Sweets for the sweet: The costly benefits of the US sugar program, by Michael K. Wohlgenant
United States families pay nearly twice the world price for sugar and other sweeteners because of federal government policies intended to protect domestic beet and cane sugar producers from cheaper foreign competitors. The sugar program costs U.S. consumers an average of $2.4 billion per year — with producers benefiting by about $1.4 billion per year — and causes world market prices to be about 8.5 percent lower than they would otherwise be.
Milking consumers and taxpayers: The folly of US dairy policy, by Joseph V. Balagtas
The federal government has created an array of policies — production controls, subsidies and marketing orders — that increase the price of milk for U.S. consumers and increase the income of milk producers. Milk marketing orders costs consumers $420 million per year and raise dairy farm income by $293 million, leaving an excess cost of $127 million of pure economic waste that deprives the economy of growth and jobs.
The ACRE program: A disaster in waiting, by Barry K. Goodwin and Vincent H. Smith
The U.S. Average Crop Revenue (ACRE) program was introduced as part of the 2008 Farm Bill and marketed as a farm revenue safety net program. In reality, ACRE payments are largely driven by decreases in agricultural commodity prices from recent levels and generate subsidy payments for farmers of major crops such as wheat, corn and soybeans. As a result, the ACRE program has the potential to be a federal budget nightmare leading to frequent subsidy payments amounting to as much as $10 billion in some years and averaging as much as $6 billion per year.
US food and nutrition programs: Costs, effectiveness and impact on obesity, by Julian M. Alston
Today, the U.S. government operates a total of 15 food and nutrition programs (FANPs) that serve about 25 percent of Americans at a current annual cost of $100 billion. However, three programs in particular — the Food Stamp Program, the Special Supplemental Nutrition Program for Women, Infants and Children and the National School Lunch Program — absorb 91 percent of FANP spending.
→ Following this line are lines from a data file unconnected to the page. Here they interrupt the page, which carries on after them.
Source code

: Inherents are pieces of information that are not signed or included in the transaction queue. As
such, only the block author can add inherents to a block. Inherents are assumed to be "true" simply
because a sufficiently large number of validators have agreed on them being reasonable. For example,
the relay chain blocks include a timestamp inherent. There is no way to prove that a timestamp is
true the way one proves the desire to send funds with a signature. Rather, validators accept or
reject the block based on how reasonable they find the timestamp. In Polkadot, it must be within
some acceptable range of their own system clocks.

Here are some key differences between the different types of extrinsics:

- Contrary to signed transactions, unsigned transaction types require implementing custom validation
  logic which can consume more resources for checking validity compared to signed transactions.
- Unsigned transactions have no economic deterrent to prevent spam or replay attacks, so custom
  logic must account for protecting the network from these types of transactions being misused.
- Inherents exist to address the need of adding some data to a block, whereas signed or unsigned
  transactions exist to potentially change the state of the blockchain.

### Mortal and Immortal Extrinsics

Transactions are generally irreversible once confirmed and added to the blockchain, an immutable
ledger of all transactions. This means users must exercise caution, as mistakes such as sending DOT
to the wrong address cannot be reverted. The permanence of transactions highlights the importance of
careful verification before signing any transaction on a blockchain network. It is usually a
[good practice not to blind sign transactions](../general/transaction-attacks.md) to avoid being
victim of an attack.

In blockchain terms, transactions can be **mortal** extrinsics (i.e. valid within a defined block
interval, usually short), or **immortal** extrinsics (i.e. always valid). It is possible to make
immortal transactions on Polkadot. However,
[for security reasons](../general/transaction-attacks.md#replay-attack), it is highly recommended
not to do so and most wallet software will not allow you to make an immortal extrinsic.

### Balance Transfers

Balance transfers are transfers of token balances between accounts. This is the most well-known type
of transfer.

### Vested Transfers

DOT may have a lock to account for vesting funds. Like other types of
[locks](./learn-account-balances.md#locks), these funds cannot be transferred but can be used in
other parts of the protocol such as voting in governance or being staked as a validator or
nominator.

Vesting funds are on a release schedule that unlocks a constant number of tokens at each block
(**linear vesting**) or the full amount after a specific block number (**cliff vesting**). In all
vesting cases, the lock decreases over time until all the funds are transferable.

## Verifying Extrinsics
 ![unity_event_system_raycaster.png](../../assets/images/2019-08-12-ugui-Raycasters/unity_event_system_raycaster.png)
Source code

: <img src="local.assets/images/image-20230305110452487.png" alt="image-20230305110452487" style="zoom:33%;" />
While evaluations indicate that FANP programs have been effective in achieving their purposes, the essential question for policymakers is whether they have been economically efficient.
Field of schemes: The taxpayer and economic welfare costs of shallow-loss farming programs, by Vincent H. Smith, Barry K. Goodwin and Bruce A Babcock
The current Direct Payments Program for farmers is becoming politically unviable, and shallow-loss income "safety net" programs are rising to take its place. Depending on structure and crop prices, however, shallow-loss programs could cost the taxpayer as much as or more than the direct payments program they would replace, averaging between $8 billion to $14 billion a year over the next five years.